Complete Examples

Skill: databricks-jobs

What You Can Build

These are complete, production-ready job definitions you can adapt to your own pipelines. Each example combines task dependencies, scheduling, notifications, and compute configuration into a single deployable unit — either as a DABs YAML file or a Python SDK script.

In Action

“Build a DABs job definition for a daily ETL pipeline with three parallel extract tasks, a transform task that waits for all extracts, a load step, and a data quality validation. Use a shared job cluster, schedule it at 6 AM UTC, and notify the team on failure.”

resources:
  jobs:
    daily_etl:
      name: "[${bundle.target}] Daily ETL Pipeline"

      schedule:
        quartz_cron_expression: "0 0 6 * * ?"
        timezone_id: "UTC"
        pause_status: ${if(bundle.target == "prod", "UNPAUSED", "PAUSED")}

      parameters:
        - name: load_date
          default: "{{start_date}}"
        - name: env
          default: "${bundle.target}"

      job_clusters:
        - job_cluster_key: etl_cluster
          new_cluster:
            spark_version: "15.4.x-scala2.12"
            node_type_id: "i3.xlarge"
            num_workers: 4

      email_notifications:
        on_failure:
          - "data-team@example.com"

#### Description of the task:
In the Databricks jobs example, how many workers does the shared etl_cluster use?

#### Information provided:
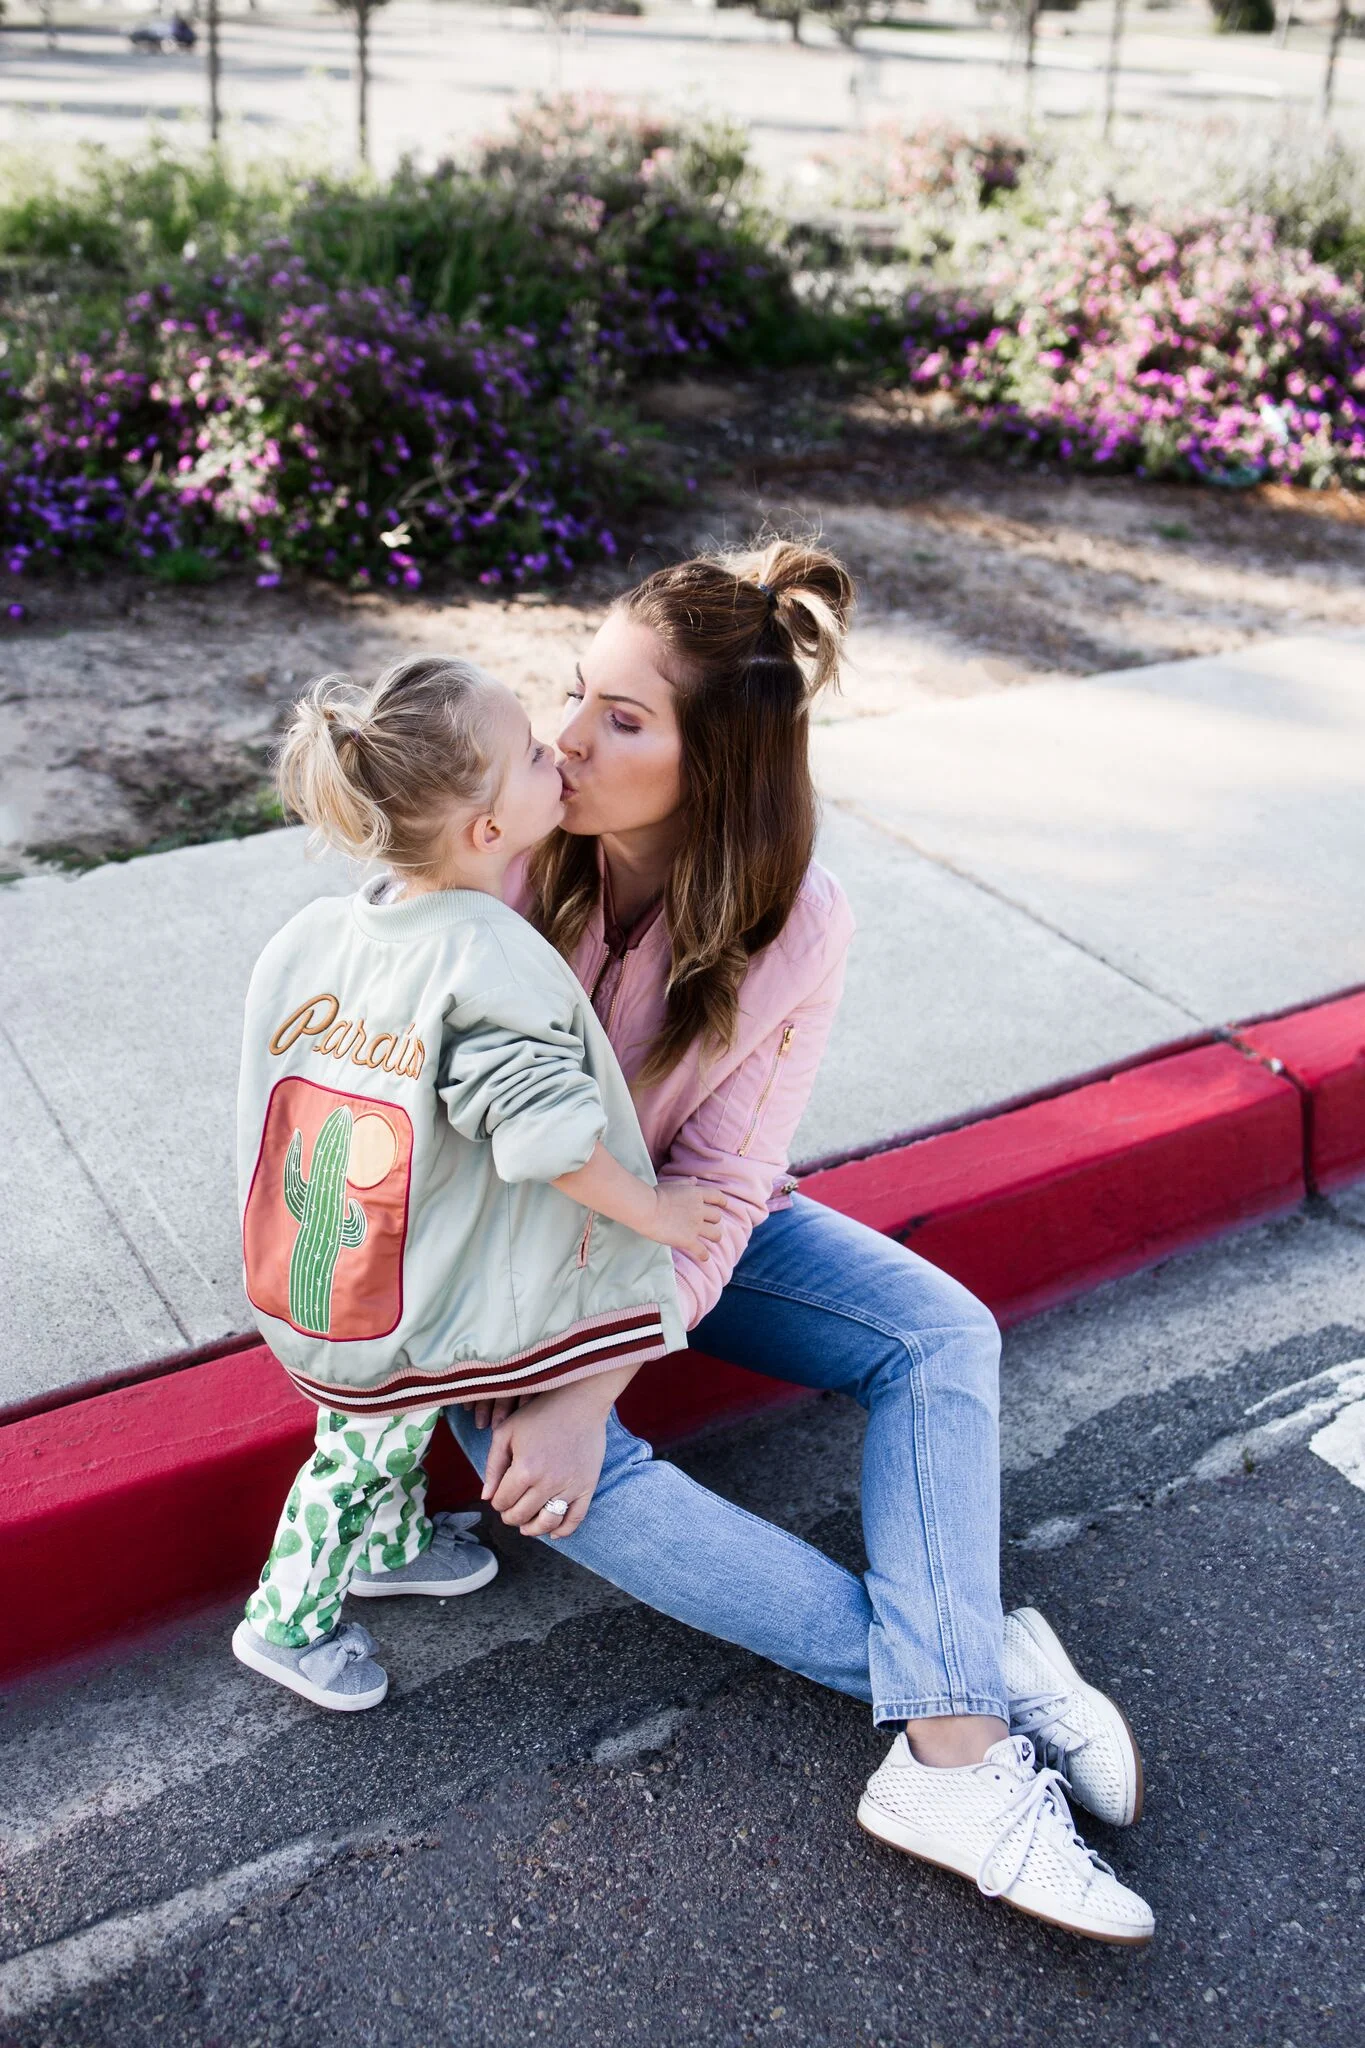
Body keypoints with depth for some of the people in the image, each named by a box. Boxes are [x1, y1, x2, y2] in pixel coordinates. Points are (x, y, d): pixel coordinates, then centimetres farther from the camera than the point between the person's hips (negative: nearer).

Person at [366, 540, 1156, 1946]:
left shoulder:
...
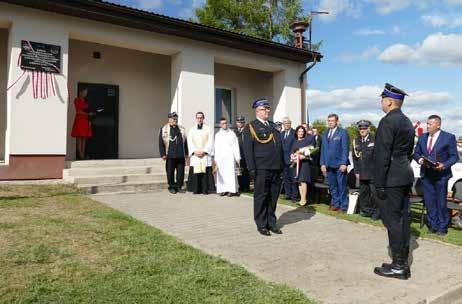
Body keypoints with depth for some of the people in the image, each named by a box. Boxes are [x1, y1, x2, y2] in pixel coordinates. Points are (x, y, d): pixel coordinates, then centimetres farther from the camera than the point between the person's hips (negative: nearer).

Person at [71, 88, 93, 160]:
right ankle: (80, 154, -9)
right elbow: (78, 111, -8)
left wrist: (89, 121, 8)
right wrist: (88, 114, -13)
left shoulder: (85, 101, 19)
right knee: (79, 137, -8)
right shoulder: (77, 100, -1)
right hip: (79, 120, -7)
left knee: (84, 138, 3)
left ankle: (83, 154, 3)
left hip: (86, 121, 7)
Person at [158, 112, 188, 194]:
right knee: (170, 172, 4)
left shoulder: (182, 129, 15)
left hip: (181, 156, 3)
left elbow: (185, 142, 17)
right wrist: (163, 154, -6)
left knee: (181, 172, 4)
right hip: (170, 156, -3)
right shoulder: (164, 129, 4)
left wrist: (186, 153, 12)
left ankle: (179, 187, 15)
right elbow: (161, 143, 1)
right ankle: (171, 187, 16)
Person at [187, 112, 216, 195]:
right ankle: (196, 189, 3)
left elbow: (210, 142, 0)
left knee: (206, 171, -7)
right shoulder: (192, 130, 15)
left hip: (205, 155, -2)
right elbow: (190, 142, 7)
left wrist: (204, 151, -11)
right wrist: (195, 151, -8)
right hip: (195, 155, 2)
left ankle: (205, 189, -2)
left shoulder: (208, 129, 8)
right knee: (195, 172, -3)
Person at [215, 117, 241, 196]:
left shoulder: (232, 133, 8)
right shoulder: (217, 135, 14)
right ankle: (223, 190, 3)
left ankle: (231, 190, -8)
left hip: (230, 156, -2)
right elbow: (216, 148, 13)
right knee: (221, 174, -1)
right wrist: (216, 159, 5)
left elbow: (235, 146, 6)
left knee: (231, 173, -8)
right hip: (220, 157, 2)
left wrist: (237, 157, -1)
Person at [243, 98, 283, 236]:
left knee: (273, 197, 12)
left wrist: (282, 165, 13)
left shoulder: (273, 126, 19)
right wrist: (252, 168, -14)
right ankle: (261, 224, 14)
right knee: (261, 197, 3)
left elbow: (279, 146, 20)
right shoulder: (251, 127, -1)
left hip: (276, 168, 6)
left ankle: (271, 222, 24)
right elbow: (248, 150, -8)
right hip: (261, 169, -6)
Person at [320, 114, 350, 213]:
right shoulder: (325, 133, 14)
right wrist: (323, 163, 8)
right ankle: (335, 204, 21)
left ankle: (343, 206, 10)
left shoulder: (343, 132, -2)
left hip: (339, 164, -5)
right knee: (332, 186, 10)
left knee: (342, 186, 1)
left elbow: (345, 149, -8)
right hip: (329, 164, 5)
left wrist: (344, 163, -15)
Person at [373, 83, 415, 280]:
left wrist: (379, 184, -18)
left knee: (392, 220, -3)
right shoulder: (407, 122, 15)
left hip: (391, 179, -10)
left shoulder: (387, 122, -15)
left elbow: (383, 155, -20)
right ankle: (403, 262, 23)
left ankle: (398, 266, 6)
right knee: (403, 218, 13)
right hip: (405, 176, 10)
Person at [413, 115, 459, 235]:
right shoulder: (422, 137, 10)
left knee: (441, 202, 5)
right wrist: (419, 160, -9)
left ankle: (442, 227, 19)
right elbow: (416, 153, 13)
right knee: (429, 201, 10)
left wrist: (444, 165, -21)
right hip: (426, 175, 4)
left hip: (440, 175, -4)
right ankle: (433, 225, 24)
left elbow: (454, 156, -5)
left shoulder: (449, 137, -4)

#### Solution for this task:
Four workers.